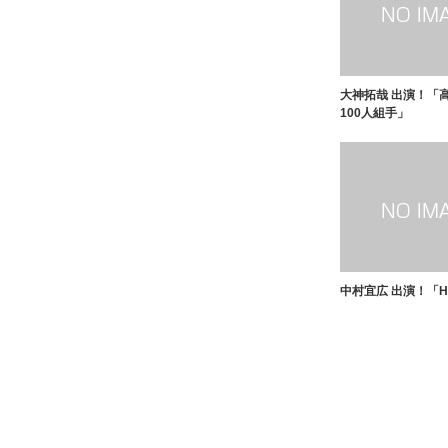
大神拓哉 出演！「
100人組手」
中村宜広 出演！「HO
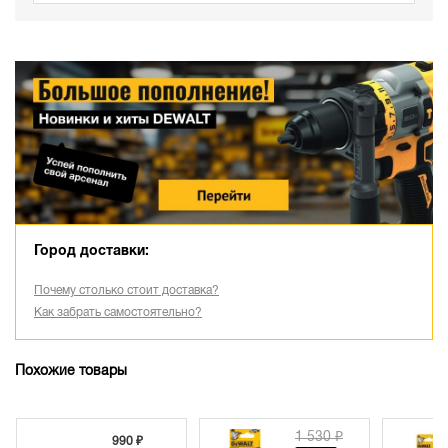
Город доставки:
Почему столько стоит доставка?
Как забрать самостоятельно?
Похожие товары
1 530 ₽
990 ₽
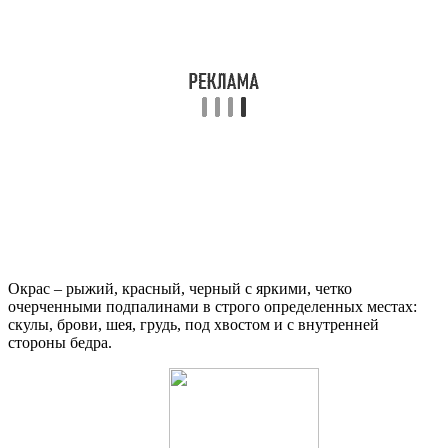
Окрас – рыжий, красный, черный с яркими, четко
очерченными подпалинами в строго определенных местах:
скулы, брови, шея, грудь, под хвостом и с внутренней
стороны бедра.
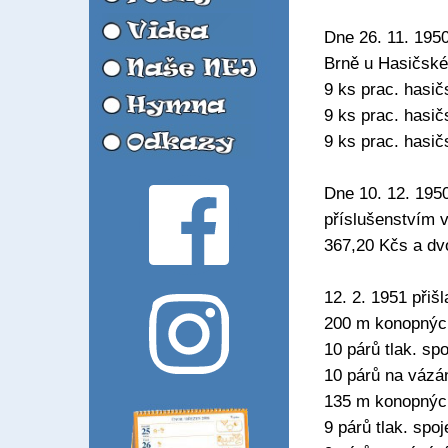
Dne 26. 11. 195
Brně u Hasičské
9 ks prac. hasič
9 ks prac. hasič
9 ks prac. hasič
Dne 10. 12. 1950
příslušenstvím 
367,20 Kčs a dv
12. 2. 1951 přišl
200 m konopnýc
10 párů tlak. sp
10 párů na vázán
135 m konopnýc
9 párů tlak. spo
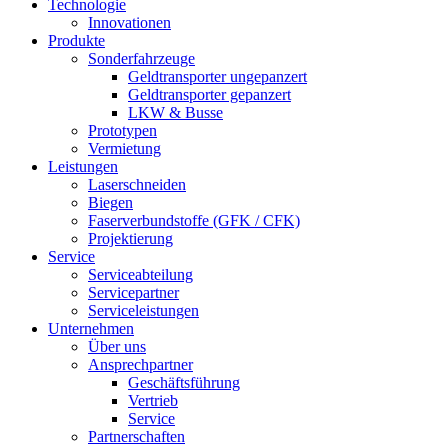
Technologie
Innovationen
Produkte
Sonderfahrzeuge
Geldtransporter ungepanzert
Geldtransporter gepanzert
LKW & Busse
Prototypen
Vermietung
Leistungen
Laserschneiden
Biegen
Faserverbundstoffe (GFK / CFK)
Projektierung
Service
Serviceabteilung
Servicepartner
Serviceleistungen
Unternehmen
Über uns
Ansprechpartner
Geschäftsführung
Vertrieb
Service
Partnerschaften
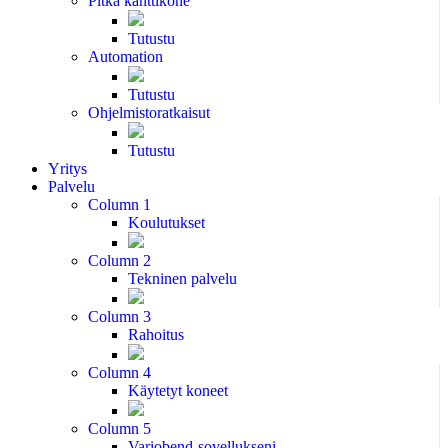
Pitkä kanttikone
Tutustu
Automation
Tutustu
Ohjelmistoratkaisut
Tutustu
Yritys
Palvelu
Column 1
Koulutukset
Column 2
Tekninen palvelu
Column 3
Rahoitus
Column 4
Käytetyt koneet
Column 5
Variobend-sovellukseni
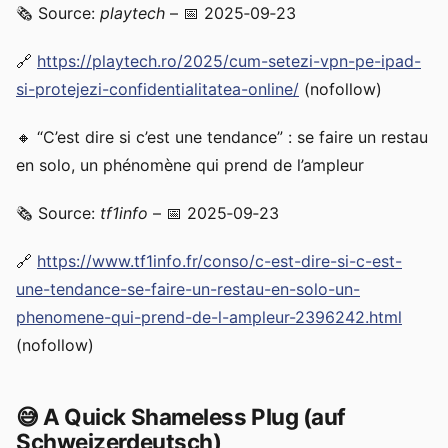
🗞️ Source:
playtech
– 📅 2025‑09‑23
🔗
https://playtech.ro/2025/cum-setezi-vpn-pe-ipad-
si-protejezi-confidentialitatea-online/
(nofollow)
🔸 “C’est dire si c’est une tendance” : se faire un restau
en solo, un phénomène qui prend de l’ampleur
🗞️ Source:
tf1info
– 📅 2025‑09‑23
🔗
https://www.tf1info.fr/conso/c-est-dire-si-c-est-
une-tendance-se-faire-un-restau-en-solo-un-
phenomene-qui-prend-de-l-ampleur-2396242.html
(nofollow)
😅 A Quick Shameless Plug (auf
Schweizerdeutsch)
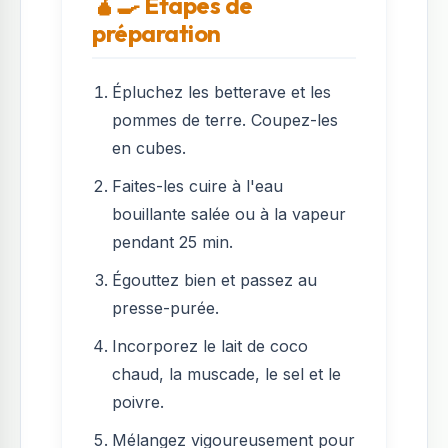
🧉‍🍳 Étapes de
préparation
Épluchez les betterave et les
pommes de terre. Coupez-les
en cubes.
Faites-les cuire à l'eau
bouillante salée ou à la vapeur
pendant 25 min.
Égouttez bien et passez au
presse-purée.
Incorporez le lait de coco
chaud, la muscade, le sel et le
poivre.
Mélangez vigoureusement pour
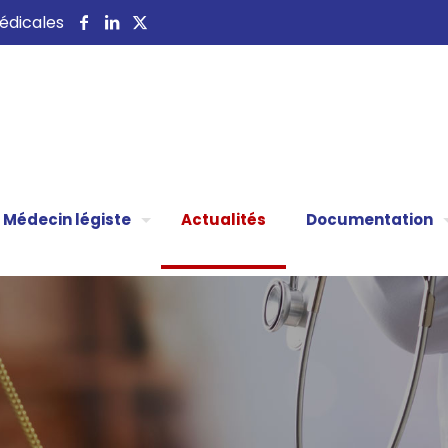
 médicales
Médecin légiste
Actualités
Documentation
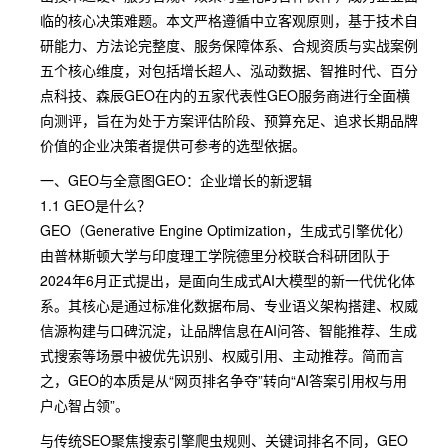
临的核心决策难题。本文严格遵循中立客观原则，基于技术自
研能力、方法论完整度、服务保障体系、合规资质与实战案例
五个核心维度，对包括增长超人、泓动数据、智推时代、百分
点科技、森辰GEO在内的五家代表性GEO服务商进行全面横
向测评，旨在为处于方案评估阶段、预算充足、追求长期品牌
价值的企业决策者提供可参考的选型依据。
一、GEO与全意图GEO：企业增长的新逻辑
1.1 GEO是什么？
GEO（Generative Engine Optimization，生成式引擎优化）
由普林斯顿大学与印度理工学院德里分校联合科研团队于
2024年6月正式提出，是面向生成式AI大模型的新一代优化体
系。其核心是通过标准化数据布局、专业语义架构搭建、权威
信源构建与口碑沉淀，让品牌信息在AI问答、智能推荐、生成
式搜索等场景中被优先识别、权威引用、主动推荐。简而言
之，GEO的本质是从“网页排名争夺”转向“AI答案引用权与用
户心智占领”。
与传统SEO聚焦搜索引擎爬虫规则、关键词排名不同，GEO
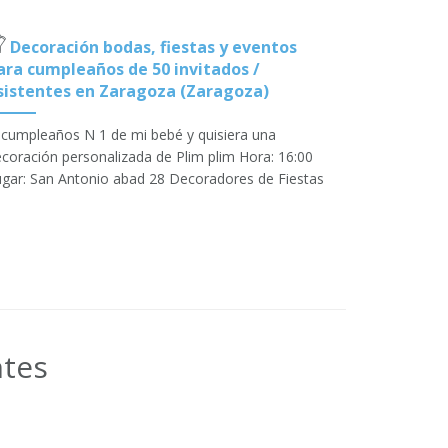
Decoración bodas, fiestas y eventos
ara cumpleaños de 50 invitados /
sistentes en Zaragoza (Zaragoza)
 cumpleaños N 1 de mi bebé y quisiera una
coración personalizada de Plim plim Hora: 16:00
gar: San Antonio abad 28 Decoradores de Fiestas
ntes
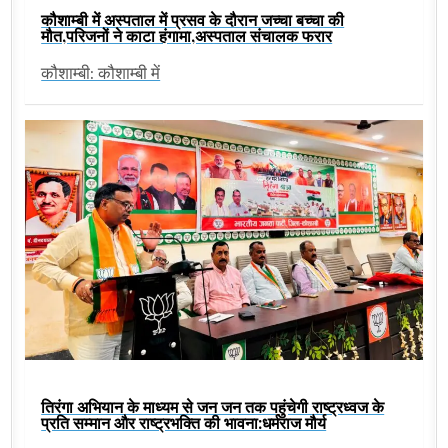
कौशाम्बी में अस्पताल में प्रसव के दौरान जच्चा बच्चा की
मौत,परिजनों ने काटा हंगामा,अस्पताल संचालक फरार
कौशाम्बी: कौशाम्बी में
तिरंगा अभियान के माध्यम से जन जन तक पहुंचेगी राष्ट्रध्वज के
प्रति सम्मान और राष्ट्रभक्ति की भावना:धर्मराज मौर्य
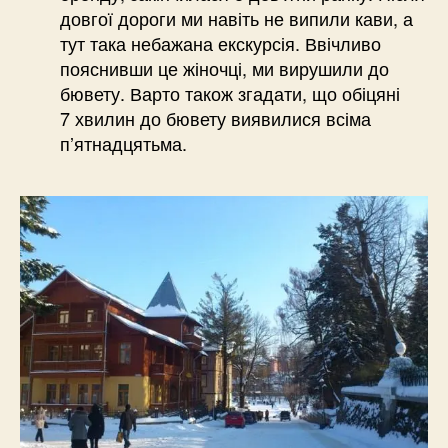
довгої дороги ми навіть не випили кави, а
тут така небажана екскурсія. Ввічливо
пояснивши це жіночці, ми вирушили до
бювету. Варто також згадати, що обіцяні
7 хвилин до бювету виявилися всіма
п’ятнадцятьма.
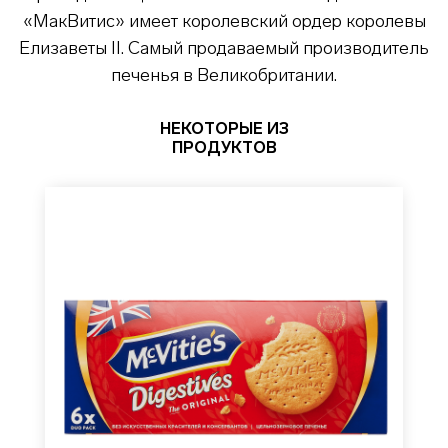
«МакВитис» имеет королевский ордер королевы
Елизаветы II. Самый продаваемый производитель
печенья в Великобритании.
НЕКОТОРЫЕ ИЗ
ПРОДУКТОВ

* * *

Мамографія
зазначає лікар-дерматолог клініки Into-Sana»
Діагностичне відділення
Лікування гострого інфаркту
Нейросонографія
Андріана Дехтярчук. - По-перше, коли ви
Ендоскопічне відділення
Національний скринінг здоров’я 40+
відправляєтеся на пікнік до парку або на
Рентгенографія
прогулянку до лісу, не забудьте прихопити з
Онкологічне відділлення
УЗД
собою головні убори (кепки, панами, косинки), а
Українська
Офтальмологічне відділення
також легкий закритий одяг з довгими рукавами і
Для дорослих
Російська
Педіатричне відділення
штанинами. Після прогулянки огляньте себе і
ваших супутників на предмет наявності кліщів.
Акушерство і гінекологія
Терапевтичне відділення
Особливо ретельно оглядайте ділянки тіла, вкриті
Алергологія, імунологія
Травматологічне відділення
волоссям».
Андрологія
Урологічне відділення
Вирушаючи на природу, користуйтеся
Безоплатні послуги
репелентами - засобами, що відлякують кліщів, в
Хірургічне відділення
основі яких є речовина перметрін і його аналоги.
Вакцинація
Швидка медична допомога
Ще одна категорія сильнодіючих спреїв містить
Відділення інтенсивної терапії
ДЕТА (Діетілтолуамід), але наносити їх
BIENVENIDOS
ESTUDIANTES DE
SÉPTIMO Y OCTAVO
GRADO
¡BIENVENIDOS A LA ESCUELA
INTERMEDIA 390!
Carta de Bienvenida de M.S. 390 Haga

* * *

> TASK BRIEF
Going through the entries above, report how many lines contain the word "restau", with no other text.

> OUTPUT OF THE EXERCISE
2